(Exercise objective): Rewrite the records below with every "wrist" changed to "hand" and everything else kept the same. Leave the pictures out of your answer.
========
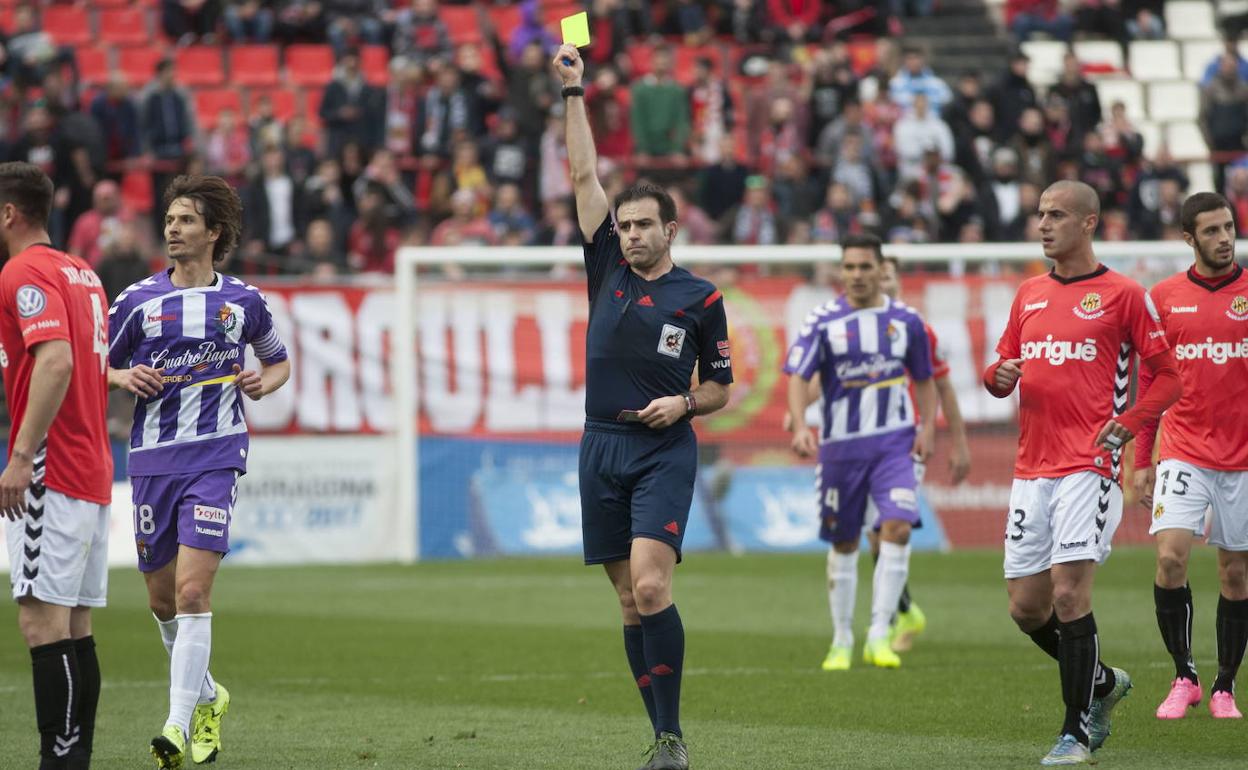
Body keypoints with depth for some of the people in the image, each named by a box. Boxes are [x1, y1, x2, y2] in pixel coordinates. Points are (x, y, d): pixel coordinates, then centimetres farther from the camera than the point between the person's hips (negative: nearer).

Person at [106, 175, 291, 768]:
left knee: (192, 590, -16)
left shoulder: (244, 301, 5)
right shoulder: (138, 300, 5)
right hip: (152, 458, 3)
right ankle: (207, 695, 36)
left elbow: (279, 361, 21)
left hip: (214, 457, -2)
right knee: (162, 599, 10)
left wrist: (266, 381, 0)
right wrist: (125, 377, -8)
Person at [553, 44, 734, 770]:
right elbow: (584, 175, 8)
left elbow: (722, 387, 9)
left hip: (665, 451, -4)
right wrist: (575, 93, 5)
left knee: (651, 586, -19)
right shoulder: (608, 268, 9)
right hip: (602, 450, 4)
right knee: (630, 601, 4)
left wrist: (683, 403, -10)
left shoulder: (701, 297, 1)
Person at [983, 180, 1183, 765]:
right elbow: (1002, 371, 22)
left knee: (1069, 593, -14)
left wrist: (1125, 426, -11)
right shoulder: (1028, 295, 15)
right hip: (1031, 469, 6)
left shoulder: (1122, 295, -1)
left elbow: (1168, 376, 0)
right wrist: (999, 376, -2)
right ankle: (1101, 683, 29)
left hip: (1088, 466, -6)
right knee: (1026, 607, 5)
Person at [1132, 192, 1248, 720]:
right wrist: (1142, 460, 8)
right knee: (1170, 555, -15)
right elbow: (1151, 382, 10)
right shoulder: (1164, 297, 4)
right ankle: (1183, 676, 0)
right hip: (1184, 453, 0)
========
(Task answer):
Body keypoints with depth for some of the people in the image, each named by a box. Boxes are [x1, y1, x2, y2] in pixel coordinates. Points are (x, y, d): pixel coordinates, then centimetres farther from the camera than the point between the person's hips (negative: nearer).

Person at [106, 175, 291, 768]:
left knee: (192, 590, -16)
left shoulder: (244, 301, 5)
right shoulder: (138, 300, 5)
right hip: (152, 458, 3)
right ankle: (207, 695, 36)
left elbow: (279, 361, 21)
left hip: (214, 457, -2)
right knee: (162, 599, 10)
left hand: (266, 381, 0)
right hand: (125, 377, -8)
Person at [553, 44, 734, 770]:
right elbow: (584, 175, 8)
left elbow: (722, 387, 9)
left hip: (665, 451, -4)
right hand: (575, 93, 5)
left knee: (651, 586, -19)
right shoulder: (608, 268, 9)
right hip: (602, 450, 4)
right knee: (630, 601, 4)
left hand: (683, 403, -10)
left shoulder: (701, 297, 1)
Person at [983, 180, 1183, 765]:
right elbow: (1002, 371, 22)
left knee: (1069, 593, -14)
left hand: (1125, 426, -11)
right shoulder: (1028, 295, 15)
right hip: (1031, 469, 6)
left shoulder: (1122, 295, -1)
left elbow: (1168, 376, 0)
right hand: (999, 376, -2)
right ankle: (1101, 683, 29)
left hip: (1088, 466, -6)
right knee: (1026, 607, 5)
Person at [1132, 192, 1248, 720]:
right hand: (1142, 460, 8)
right knee: (1170, 555, -15)
right elbow: (1151, 382, 10)
right shoulder: (1164, 297, 4)
right ankle: (1183, 676, 0)
right hip: (1184, 453, 0)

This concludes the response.